WHAT NEEDS TO BE DONE:
In the listing below, a line holding "always a wise" and a line holding "near me and" mark the range. Retype both exactly, with all lines between them.

-*-*-

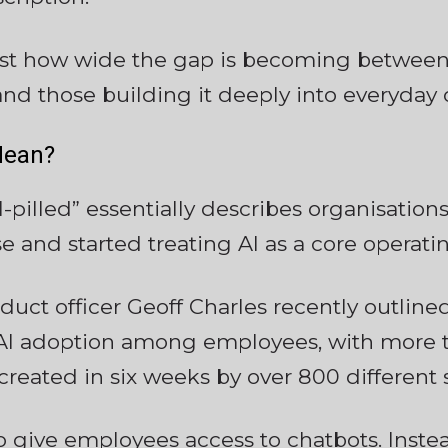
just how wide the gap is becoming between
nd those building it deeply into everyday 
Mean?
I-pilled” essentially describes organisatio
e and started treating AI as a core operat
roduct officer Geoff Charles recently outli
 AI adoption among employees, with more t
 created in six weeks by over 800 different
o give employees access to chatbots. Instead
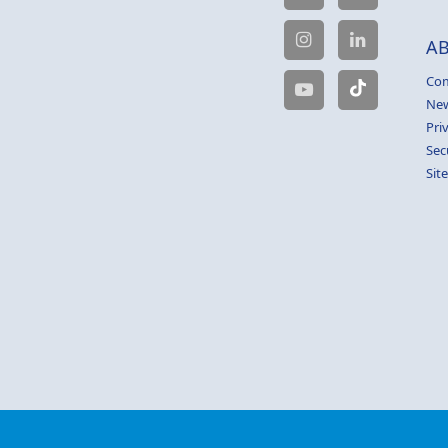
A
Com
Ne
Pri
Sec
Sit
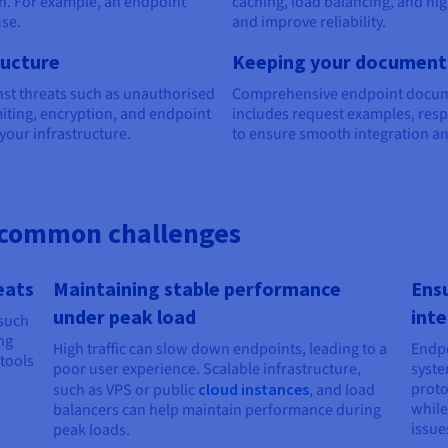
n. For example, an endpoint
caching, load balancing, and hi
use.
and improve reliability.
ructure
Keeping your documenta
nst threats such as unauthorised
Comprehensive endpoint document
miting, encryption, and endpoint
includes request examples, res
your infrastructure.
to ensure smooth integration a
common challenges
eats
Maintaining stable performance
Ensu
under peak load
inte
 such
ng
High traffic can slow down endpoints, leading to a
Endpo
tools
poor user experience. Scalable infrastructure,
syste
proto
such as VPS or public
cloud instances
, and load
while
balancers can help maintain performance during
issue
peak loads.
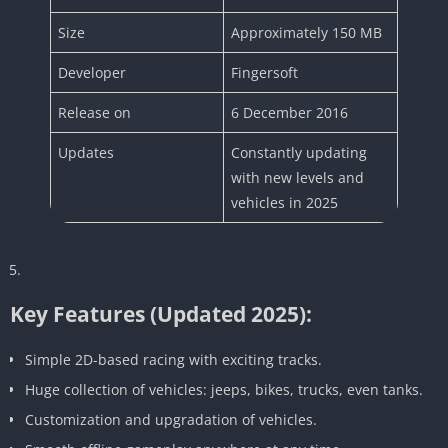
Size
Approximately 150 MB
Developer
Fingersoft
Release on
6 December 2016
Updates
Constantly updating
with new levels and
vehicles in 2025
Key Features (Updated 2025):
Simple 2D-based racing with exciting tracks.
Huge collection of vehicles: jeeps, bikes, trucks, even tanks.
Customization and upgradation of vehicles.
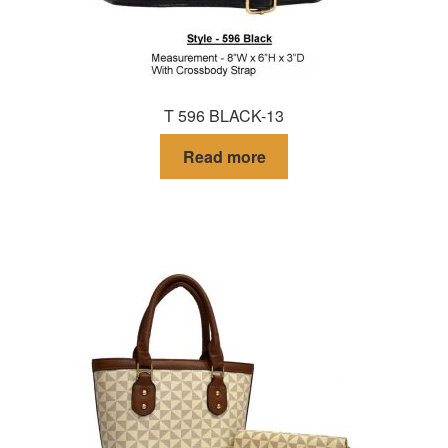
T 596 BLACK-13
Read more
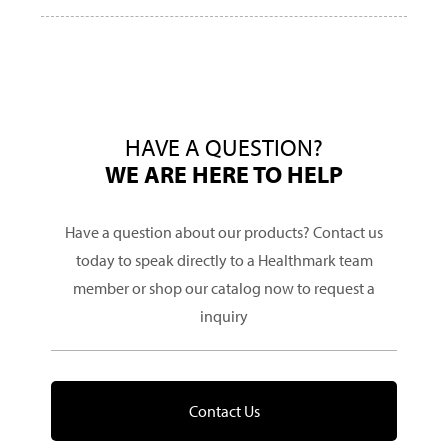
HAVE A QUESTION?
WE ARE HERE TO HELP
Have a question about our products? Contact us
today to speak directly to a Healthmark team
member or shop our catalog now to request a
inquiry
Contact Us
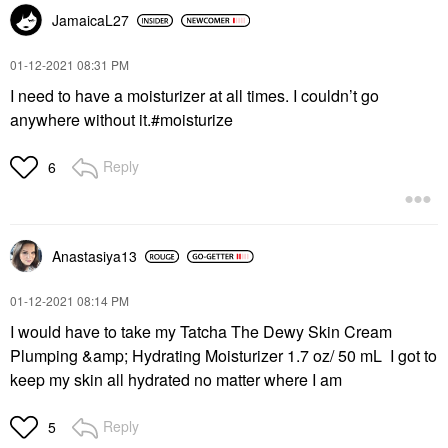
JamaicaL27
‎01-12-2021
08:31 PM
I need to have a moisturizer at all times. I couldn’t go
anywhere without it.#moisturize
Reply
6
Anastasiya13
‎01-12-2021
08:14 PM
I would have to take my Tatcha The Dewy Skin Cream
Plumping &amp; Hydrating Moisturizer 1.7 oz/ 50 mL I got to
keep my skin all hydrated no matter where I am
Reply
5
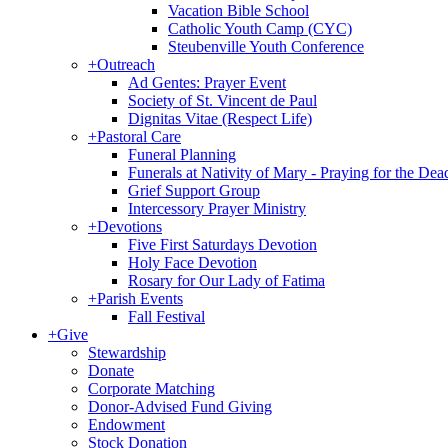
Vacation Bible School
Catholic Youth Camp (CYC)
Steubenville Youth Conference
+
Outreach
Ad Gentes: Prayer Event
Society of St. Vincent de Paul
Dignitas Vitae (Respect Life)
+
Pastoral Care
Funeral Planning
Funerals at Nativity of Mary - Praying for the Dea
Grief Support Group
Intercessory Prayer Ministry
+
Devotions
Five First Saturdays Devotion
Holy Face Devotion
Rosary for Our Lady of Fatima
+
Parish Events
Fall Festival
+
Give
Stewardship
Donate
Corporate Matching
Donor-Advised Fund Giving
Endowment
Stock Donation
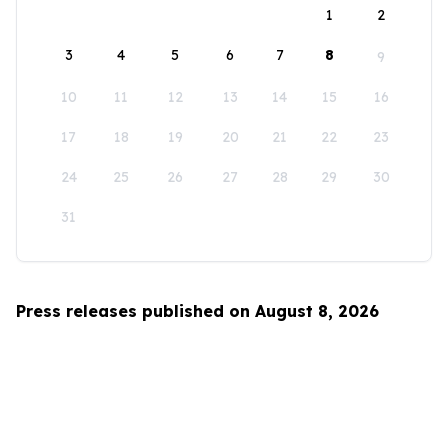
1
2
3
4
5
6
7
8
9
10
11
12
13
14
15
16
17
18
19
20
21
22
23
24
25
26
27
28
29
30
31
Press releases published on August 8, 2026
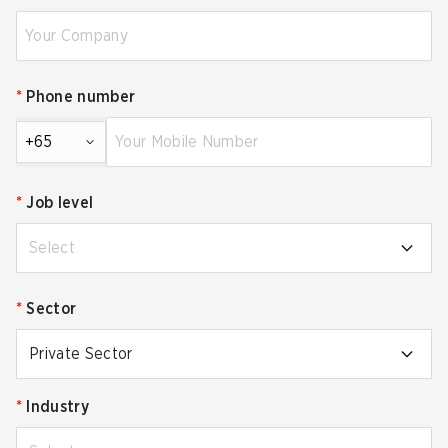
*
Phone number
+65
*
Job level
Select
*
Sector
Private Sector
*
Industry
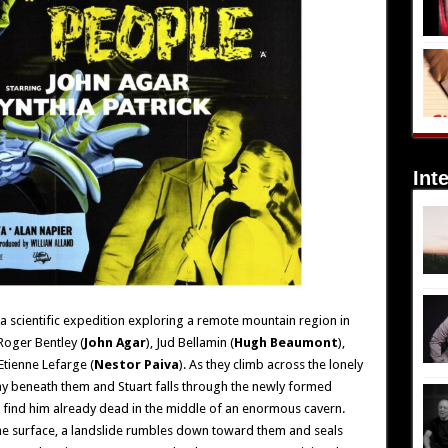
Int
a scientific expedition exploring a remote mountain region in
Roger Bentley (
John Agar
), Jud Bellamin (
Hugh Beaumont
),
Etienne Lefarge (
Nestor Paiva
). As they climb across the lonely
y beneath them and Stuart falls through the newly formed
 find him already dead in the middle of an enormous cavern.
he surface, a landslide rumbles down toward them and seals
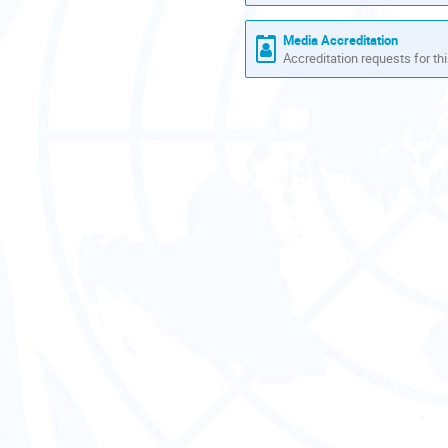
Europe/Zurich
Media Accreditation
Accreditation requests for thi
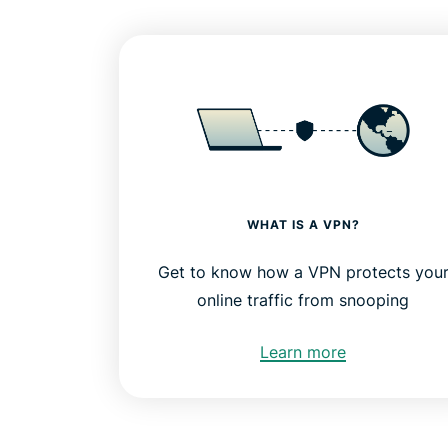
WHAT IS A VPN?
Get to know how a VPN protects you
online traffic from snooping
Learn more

-*-*-

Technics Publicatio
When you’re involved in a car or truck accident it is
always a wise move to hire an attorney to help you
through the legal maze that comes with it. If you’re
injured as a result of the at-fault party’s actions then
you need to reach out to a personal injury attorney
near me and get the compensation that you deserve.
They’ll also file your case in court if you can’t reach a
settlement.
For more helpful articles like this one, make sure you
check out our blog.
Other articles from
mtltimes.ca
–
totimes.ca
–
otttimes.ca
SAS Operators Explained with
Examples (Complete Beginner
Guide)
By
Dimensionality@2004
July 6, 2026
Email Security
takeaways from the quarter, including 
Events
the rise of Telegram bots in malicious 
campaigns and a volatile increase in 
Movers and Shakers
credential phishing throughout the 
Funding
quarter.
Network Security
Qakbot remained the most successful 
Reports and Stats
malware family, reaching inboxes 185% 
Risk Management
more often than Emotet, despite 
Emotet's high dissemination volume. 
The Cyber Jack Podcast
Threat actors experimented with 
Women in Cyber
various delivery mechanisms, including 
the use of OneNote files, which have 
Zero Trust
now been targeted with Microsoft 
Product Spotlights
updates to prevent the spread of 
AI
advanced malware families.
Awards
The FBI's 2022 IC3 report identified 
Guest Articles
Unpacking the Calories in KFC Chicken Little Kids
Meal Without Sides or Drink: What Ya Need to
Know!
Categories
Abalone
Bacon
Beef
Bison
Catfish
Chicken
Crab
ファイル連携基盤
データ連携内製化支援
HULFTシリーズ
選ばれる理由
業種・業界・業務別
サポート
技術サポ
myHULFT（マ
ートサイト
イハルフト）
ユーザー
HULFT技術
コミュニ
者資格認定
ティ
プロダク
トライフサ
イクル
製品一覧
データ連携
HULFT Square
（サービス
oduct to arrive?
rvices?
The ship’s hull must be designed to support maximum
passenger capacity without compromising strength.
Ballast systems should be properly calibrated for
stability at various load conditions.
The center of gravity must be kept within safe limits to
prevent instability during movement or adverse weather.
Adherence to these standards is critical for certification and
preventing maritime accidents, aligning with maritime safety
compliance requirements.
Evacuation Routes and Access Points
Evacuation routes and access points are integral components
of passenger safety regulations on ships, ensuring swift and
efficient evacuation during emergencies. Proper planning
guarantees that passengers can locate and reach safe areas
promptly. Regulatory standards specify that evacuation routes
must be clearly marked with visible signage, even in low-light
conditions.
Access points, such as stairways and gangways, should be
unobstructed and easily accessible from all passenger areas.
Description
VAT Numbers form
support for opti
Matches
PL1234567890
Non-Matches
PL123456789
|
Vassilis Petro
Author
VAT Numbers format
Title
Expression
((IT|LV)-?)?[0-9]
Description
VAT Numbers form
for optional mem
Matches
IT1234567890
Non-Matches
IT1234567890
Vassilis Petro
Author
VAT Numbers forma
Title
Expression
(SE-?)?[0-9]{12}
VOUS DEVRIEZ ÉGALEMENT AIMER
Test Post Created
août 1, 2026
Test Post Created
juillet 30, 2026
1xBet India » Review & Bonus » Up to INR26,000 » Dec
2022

-*-*-

ANSWER SPACE:
always a wise move to hire an attorney to help you
through the legal maze that comes with it. If you’re
injured as a result of the at-fault party’s actions then
you need to reach out to a personal injury attorney
near me and get the compensation that you deserve.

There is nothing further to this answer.